You may need to select xfce during login (the gear in the lower right corner of the screen where you enter the password)
All done…!!! Wonderful, I did select XFCE on the boot screen, bottom left…
Thank you all so much for the hand-holding, took all the trepidation out of hurling myself into Fedora, really pleased with it… There is currently an issue with the latest debian kernel not liking nvidia drivers, which is what has finally motivated me to do this.
Going to spend the rest of the evening exploring Fedora but I have to say, chuffed to bits so far…
Thank you again…!
Wasnt all butterflies and rainbows this evening, although xfce installed fine and I logged into the xfce desktop, KDE kept intruding in several ways. eg kept getting the KDE wallet hassling me for a password so in the end I search this forum and found a way to uninstall KDE;
which seemed to have worked, especially after removing the KDE files and folders from ./config and ./local. Several reboots later and all seems ok…

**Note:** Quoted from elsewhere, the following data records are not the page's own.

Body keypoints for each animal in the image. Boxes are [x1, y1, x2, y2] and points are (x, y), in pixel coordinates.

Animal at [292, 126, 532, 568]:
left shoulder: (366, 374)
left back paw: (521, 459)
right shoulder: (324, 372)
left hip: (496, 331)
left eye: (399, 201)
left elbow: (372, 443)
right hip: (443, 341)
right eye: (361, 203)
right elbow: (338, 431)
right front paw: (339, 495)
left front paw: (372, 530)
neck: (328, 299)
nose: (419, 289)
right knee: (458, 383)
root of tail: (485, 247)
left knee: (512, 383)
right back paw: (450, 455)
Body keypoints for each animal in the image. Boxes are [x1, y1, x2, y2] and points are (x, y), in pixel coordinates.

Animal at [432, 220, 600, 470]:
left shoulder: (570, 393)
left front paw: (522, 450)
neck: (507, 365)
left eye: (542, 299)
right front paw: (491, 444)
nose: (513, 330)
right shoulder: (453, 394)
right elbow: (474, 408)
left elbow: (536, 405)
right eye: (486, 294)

But I am getting an error when I fire up Ardour;
WARNING: Your system has a limit for maximum amount of locked memory. This might cause Ardour to run out of memory before your system runs out of memory.

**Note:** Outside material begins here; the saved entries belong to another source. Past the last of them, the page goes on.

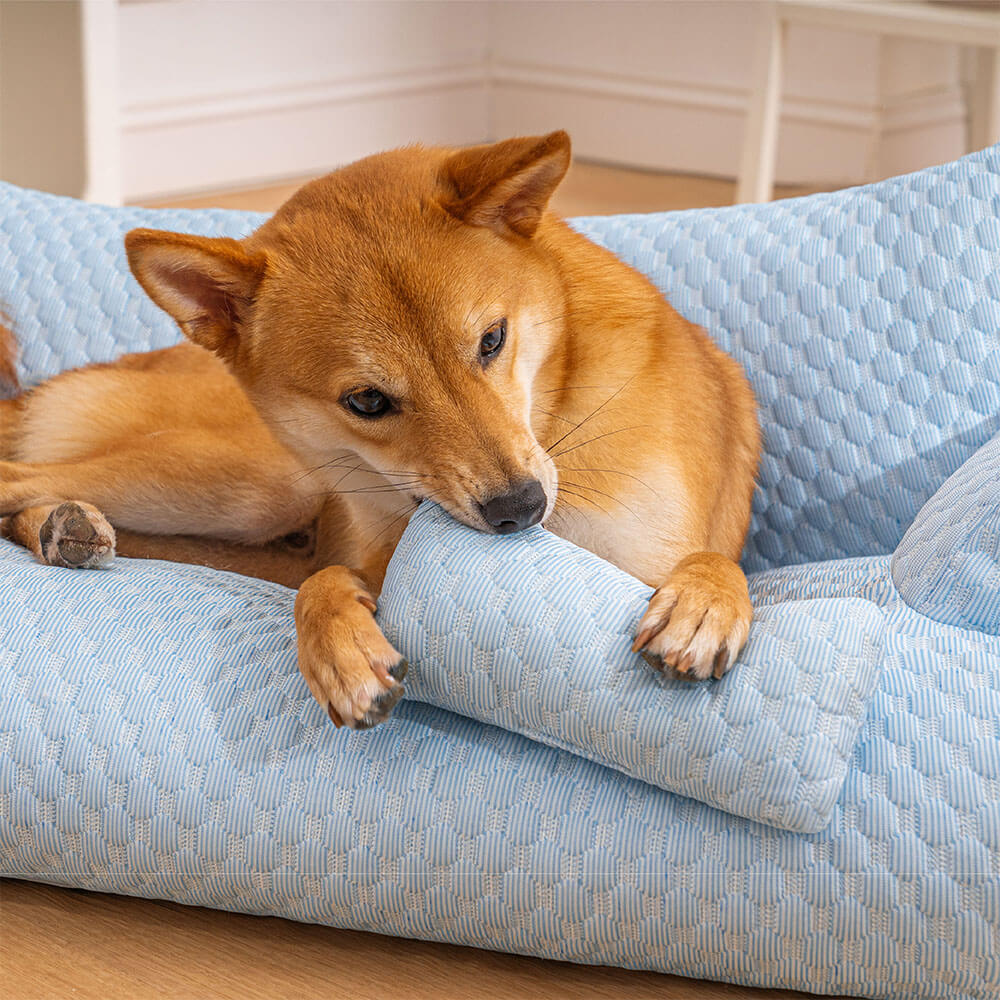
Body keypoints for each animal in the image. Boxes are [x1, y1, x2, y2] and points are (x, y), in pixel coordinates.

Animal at [0, 131, 756, 728]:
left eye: (492, 340)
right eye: (366, 400)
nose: (518, 509)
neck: (557, 406)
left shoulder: (645, 553)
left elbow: (715, 561)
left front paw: (706, 600)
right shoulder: (354, 555)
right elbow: (322, 583)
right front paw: (340, 649)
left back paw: (64, 527)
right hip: (254, 486)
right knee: (19, 477)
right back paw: (61, 522)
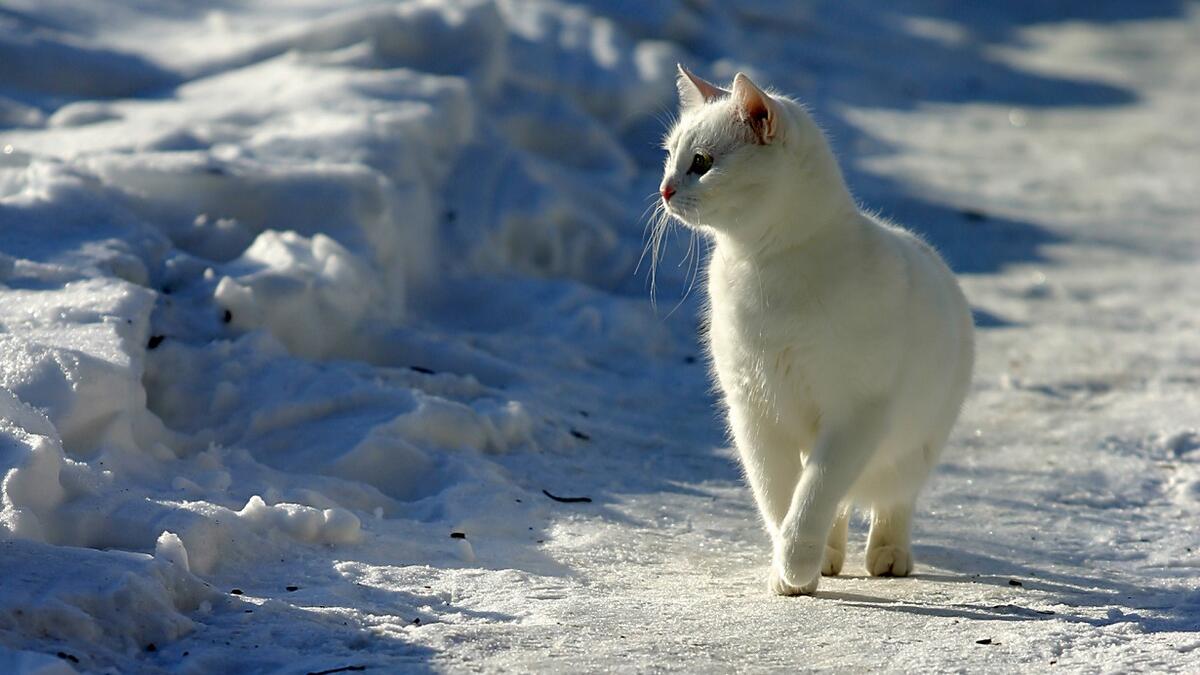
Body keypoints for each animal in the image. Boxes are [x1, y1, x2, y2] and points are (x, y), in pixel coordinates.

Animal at [662, 66, 969, 593]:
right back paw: (830, 557)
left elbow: (812, 499)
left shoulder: (853, 415)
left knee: (892, 500)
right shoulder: (755, 414)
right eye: (669, 156)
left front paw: (796, 562)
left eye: (700, 162)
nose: (663, 190)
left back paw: (888, 555)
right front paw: (794, 573)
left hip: (914, 445)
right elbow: (782, 498)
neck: (764, 267)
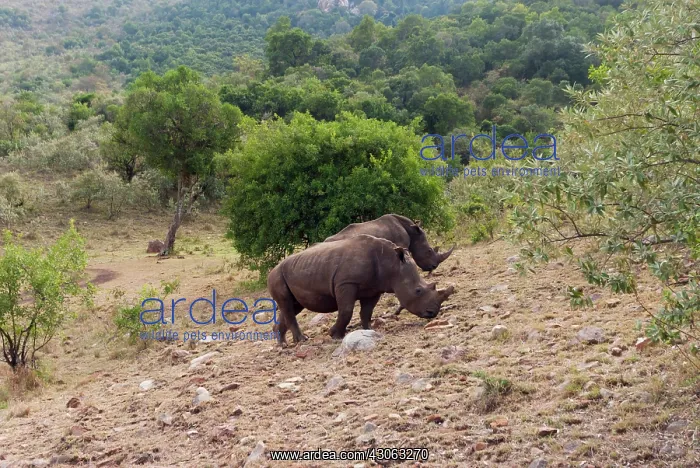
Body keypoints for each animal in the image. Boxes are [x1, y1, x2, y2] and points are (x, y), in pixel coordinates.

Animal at [268, 234, 456, 345]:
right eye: (418, 290)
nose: (432, 313)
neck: (393, 265)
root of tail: (271, 271)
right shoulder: (346, 283)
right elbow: (346, 310)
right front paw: (335, 335)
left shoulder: (374, 288)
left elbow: (367, 311)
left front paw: (368, 330)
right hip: (276, 277)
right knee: (287, 305)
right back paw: (301, 341)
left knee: (293, 306)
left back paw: (283, 344)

Typing ulimit -l into a terminal gives;
hpboy@fedora:~$ ulimit -l
8192
I have 64Gb of DDR4. Checking online I have found various reactions to this error, but they usually start with creating an audio group and adding a few lines to various .conf files. Have not done that yet as this is Fedora Jam and I had assumed that audio groups would have already been created as an integral part of the OS.

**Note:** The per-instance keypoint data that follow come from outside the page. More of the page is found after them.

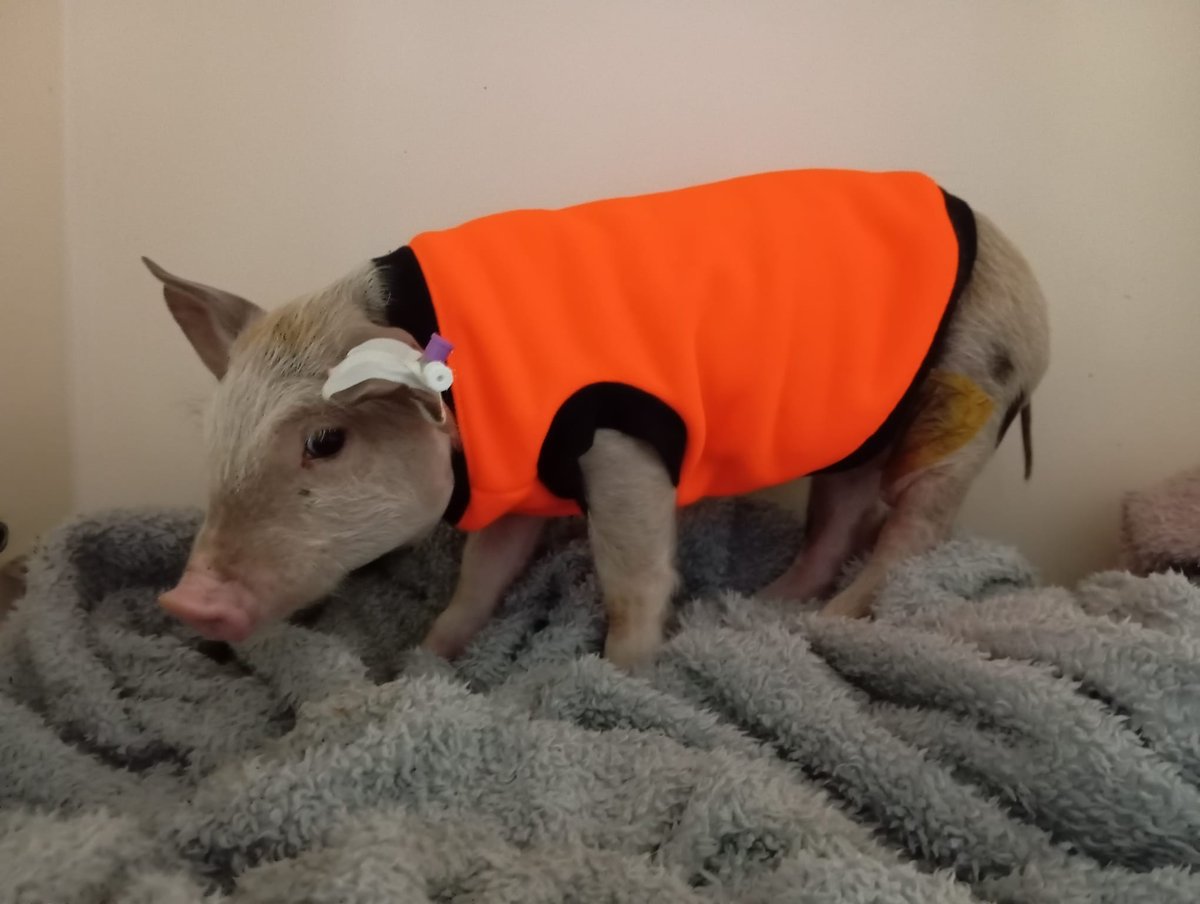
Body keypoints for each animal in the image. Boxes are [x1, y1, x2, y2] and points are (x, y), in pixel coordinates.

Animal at [148, 170, 1049, 669]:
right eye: (213, 436)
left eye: (325, 441)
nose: (185, 603)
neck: (467, 400)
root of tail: (1034, 291)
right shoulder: (512, 482)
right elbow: (480, 578)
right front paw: (417, 664)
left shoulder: (619, 443)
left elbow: (632, 574)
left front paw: (624, 675)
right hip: (868, 427)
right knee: (844, 512)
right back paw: (774, 602)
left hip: (974, 395)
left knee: (915, 531)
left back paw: (831, 620)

Typed ‘groups’ into a terminal and got;
hpboy@fedora:~$ groups
hpboy wheel
which does not look promising…?
This is the guide I was going to follow from the Ardour forum;
First open a terminal window and then you open config files in the nano editor and edit them.
Add the following lines to limits.conf: sudo nano /etc/security/limits.conf
@audio - rtprio 99
@audio - memlock 10000000
Add the user that is going to be running Ardour to the group: audio
sudo usermod -a -G audio mika
Add the following lines to 99-sysctl.conf: sudo nano /etc/sysctl.d/99-sysctl.conf
vm.swappiness = 10
fs.inotify.max_user_watches = 524288
Reboot
Could one of you wizards have a peek at this before I do it please? I am a bit hesitant at treating this OS the same as the debian one I used before (AV MX Linux)…
Those config settings look safe to use Steve, you can try them out and if you run into any issues you can just remove them again.
Thanks Oliver… so create the ‘audio’ group too? Am assuming I replace ‘mika’ with my user hpboy…
sudo usermod -a -G audio mika
I’m not really familiar with Ardour myself and how it uses the audio group. You could try it first without the group? If it keeps complaining you could create the group and add your own user to it yes.
Coool… will give it a go…
The audio group exists by default so adding your user there is quite safe.
that’s what “--hidden” is for:
dnf group list --hidden
The groups that didn’t show are “hidden” groups, see in “man dnf-group”
EXAMPLES
dnf5 group list --hidden
Show list of all groups, including hidden ones.
Ouch that’s poor software design, thanks for the tip that’s good to know!
See all the flags in man dnf5-group
OPTIONS FOR LIST AND INFO
--available
Show only available groups. Those which are not installed, but known to DNF5.
--installed
Show only installed groups.
--hidden
Show also hidden groups.
--contains-pkgs
Show only groups containing packages with specified names. List option, supports globs.
I don’t understand the point of ‘hidden’ groups as a class. The only possible reason I think think of is decluttering the dnf group output but what’s weird is that it’s even possible to have a hidden group that’s installed (!). I would have thought a ‘hidden’ group would be an available one that’s of low importance and not installed. At the moment I install a group, I think it should not be hidden from me.
Yes it’s weird… packages and groups shouldn’t be hidden in the first place, why would they? Just like rpm -qa
lists all the packages, dnf group list
should list all the groups. Then there could be extra filter options to narrow down the results if needed.
The selections for hidden groups are also weird, since e.g. kde-desktop
and cosmic-desktop
are visible, but xfce-desktop
and gnome-desktop
are hidden. Why?
Lastly the name of the parameter is weird, since --hidden
could suggest it only shows hidden groups but not also hidden group. Something like --include=hidden
would then be more sensible (but still weird).
Not a fan of this implementation choice.